Enfin, il partit! La lourde diligence s’ébranla, et bientôt fut emportée au galop de ses six chevaux, creusant à chaque tour de roue un abîme entre le passé et l’avenir.

Enfoncé dans un des coins du coupé, Louis de Clameran savourait par avance les délices dont il allait épuiser les réalités. Au bout du chemin, Paris se levait dans la pourpre, radieux comme le soleil, éblouissant comme lui.

Car il allait à Paris… N’est-ce pas la terre promise, la cité des merveilles où chaque Aladin trouve une lampe? Là, toutes les ambitions sont couronnées, tous les rêves se matérialisent, toutes les passions s’épanouissent, il est des assouvissements pour toutes les convoitises.

Partout le bruit, la foule, le luxe, le plaisir.

Quel rêve!

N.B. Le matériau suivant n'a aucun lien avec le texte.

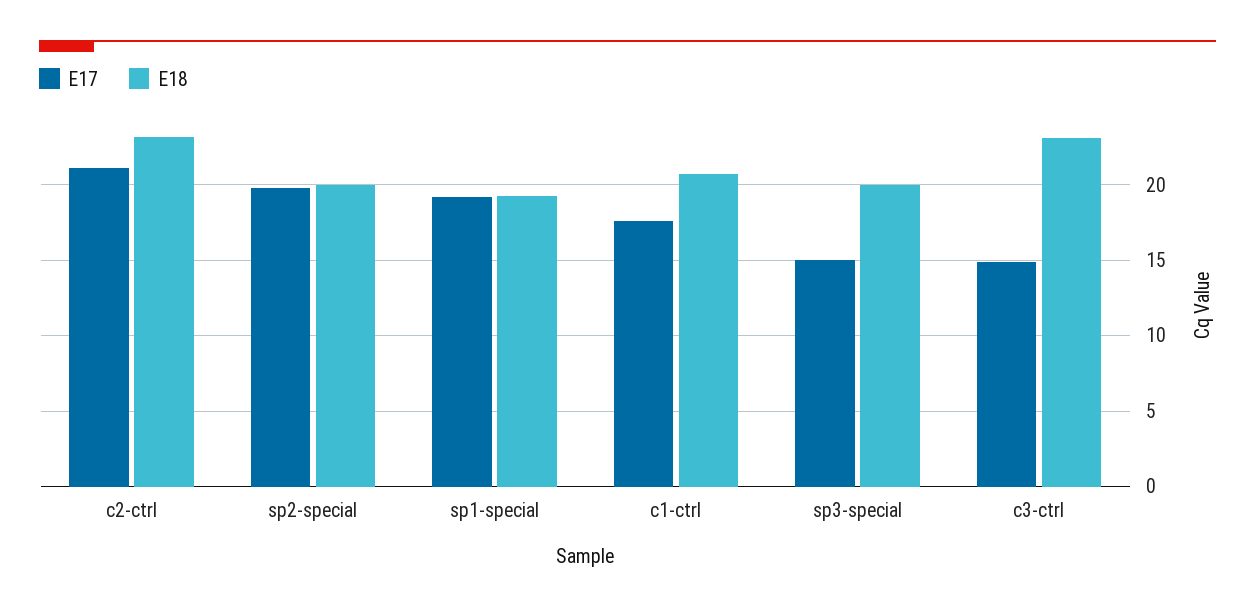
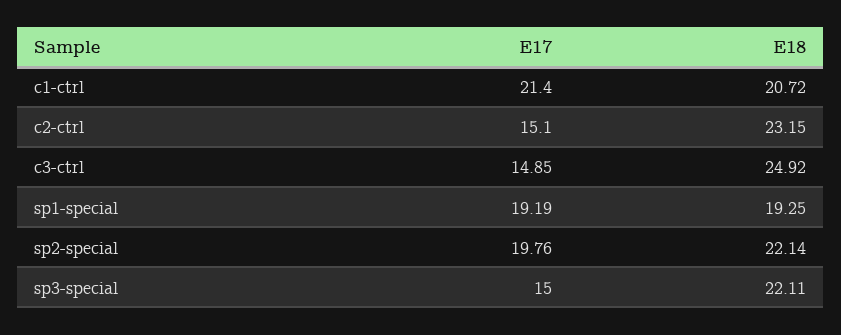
E17, c2-ctrl: 21 -> 15.1
E18, sp2-special: 20 -> 22.14
E17, c1-ctrl: 17.5 -> 21.4
E18, sp3-special: 20 -> 22.11
E18, c3-ctrl: 23 -> 24.92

Et le cœur de Louis de Clameran se gonflait de désirs, et il lui semblait que les chevaux marchaient plus lentement que des tortues.

Et quand le soir, à l’heure où le gaz s’allume, il sauta de la diligence sur le pavé boueux de Paris, il lui sembla qu’il prenait possession de la grande ville, qu’elle était à lui, qu’il pouvait l’acheter.

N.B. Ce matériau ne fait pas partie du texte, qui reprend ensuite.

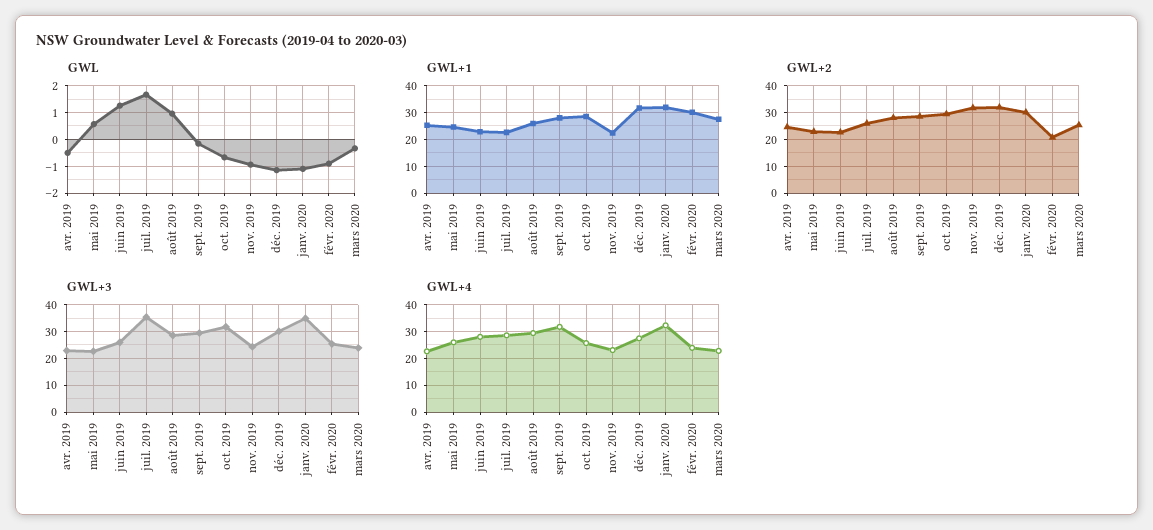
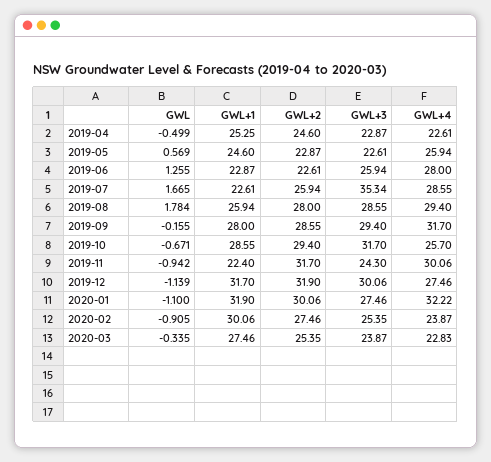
GWL, août 2019: 1 -> 1.784
GWL+2, févr. 2020: 20 -> 27.46
GWL+3, janv. 2020: 35 -> 27.46
GWL+4, nov. 2019: 22.5 -> 30.06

Pénétré de son importance, habitué à la déférence des gens des environs, le jeune marquis avait quitté son pays en se disant qu’à Paris, tant par son nom que par sa fortune, il serait un personnage.

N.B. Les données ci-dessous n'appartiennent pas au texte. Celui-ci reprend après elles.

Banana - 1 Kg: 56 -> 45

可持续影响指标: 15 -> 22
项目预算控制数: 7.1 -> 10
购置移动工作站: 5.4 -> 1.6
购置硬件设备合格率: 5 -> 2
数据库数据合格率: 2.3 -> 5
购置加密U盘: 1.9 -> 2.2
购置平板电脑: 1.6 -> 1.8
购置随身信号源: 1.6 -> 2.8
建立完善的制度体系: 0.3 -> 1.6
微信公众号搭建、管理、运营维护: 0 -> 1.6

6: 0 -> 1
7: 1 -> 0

L’événement trompa singulièrement son attente. À sa grande surprise il découvrit qu’il n’y avait rien de ce qui, dans la ville immense, constitue une personnalité. Il reconnut qu’au milieu de cette foule indifférente et affairée, il passait aussi perdu, aussi inaperçu qu’une goutte d’eau au milieu d’un torrent.

Mais la peu flatteuse réalité ne pouvait décourager un garçon résolu surtout à donner coûte que coûte satisfaction à ses passions.

Le nom de ses pères n’eut qu’un privilège, désastreux pour son avenir; il lui ouvrit les portes du faubourg Saint-Germain.

Là, il connut un assez bon nombre d’hommes de son âge, tout aussi nobles que lui, dont les revenus égalaient la moitié ou même la totalité de son capital. Presque tous avouaient qu’ils ne se soutenaient que par des prodiges d’habileté et d’économie, et en réglant leurs vices et leurs folies aussi sagement qu’un bonnetier les sorties qu’il fait le dimanche avec sa famille.

Ces propos, et bien d’autres, qui stupéfiaient le nouveau débarqué, ne lui ouvrirent pas les yeux. De ces jeunes gens économiquement prodigues, il s’efforça de copier les dehors brillants, sans songer à imiter leur prudence. Il apprit à dépenser, mais non à compter comme eux.

Il était marquis de Clameran, il s’annonçait comme ayant une grande fortune, il fut bien accueilli; s’il n’eut pas un ami, il eut du moins quantité de connaissances. Au cercle où il fut présenté et reçu dès les premiers jours de son arrivée, il trouva dix complaisants qui se firent un plaisir de l’initier aux secrets de la vie élégante et de corriger ce qu’il pouvait y avoir d’un peu provincial en ses façons d’être ou de penser.